Most of those danglers only cleared a 32t cog though due to upper pully placement. 9s predated the existence of compact road cranks too. So you were still stuck pushing a 39 (or 38) x 32 even on CX bikes. The very first compact I saw was from FSA and was some weird ISIS/carbon jobber. That took off like wildfire where I was as nobody buying a “nice” road bike wanted a triple.
The key elements were compact cranks, road disc brakes, and tubeless tires. Once that all fell into place the rest was just marketing. All three of my pre-Endpoint “gravel bikes” were hamstrung by lack of decent tubeless tires and all had mechanical discs (one is mechanical ONLY) because of the cable routing.
For a reference point… the first Salsa Warbird dropped in 2013. The same year as the Vaya… and same year as the Coffee Grinder MFers.
The Vaya was 2012 and ironically, the Civia Bryant was 2011 and that thing was the test mule for much of my fooling around that led to my custom Indy Fabs and then to Endpoint.

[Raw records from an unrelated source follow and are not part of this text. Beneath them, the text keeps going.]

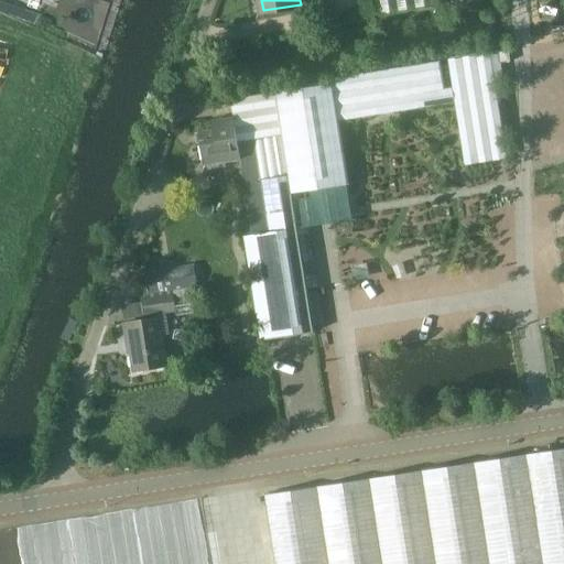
[(379,0),(382,13),(434,4),(433,0),(379,0)]
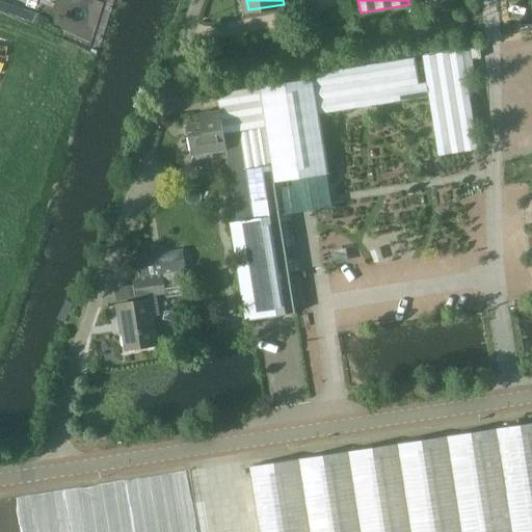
[(480,48),(470,49),(471,59),(479,58),(481,57),(480,48)]
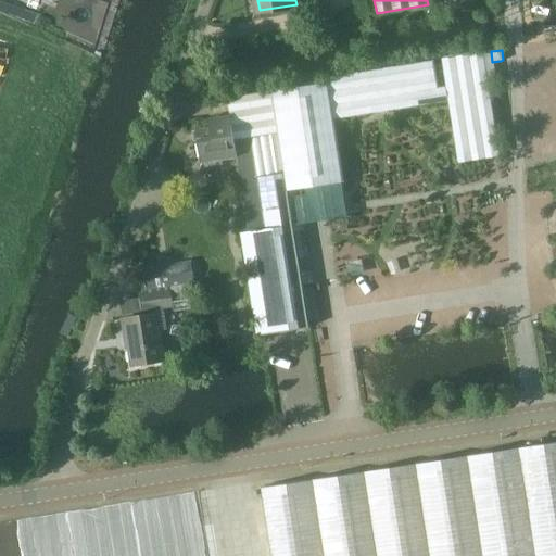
[(433,61),(328,77),(335,119),(449,101),(458,163),(501,155),(484,52),(442,59),(446,87),(438,88),(433,61)]
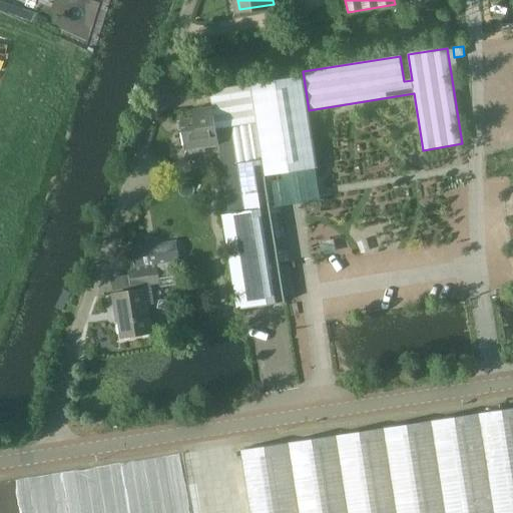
[(303,76),(250,84),(262,158),(264,176),(317,168),(308,110),(303,76)]
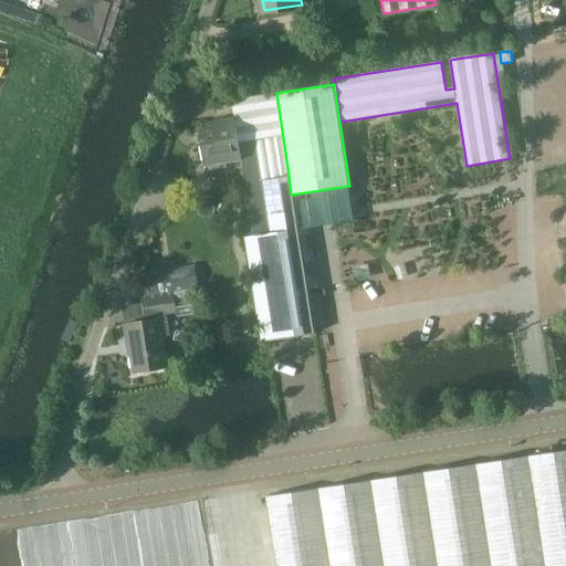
[(213,129),(205,130),(210,164),(240,158),(243,181),(289,175),(276,93),(276,90),(249,95),(230,98),(233,117),(212,121),(213,129)]
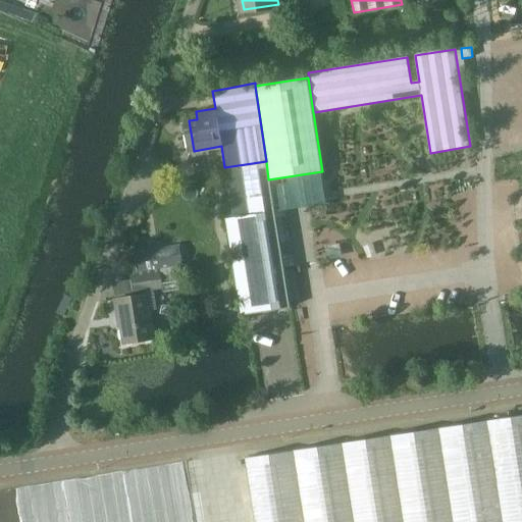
[(266,161),(224,167),(232,213),(232,218),(224,219),(241,316),(250,315),(290,309),(268,179),(266,161)]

Diverge didn’t happen until the 2015 model year. This likely means they probably started designing it the second Salsa released the Warbird.
yep we definitely have FSA to thank for 110bcd road compacts, they made an infinite variety of them at exactly the right time and were OEM on a ton of complete bikes
Alex Wetmore ATMO. His blog, comments on the iBob list, and general nerdedy around front loading/low trail/nice tubing/wide tires was quite influential to my view.
And there’s a nexus there with threads touching Rawland, Kogswell, Jan, John Speare and Elephant, Fred, Cycle Fab, etc.
And then VBQ (now just BQ) which was interesting imo because tho it wasn’t quite gravel racing, Jan’s focus on randonneuring and setting “fast times” and riding gravel roads was at least adjacent to full on gravel racing.
pre-subcompact cranks, there were a not-insignificant-number of people out there running road triples. A 50/39/30 triple + an MTB dangler with an 11-32 or 11-34 cassette was not an uncommon setup in the midwest gravel grinder circles.
Yeah, Shimano didn’t have a compact double until the Ultegra 6650/105 5650 cranks in ~2007.
oh it’s weirder than this. Some of the more recent bikes had 31.8mm TTs and DTs, both 1.0/0.7 single butted (thick end against the head tube). A buddy of mine bought an ultrasonic wall thickness gauge and we were scratching our heads over the Rivs we sampled.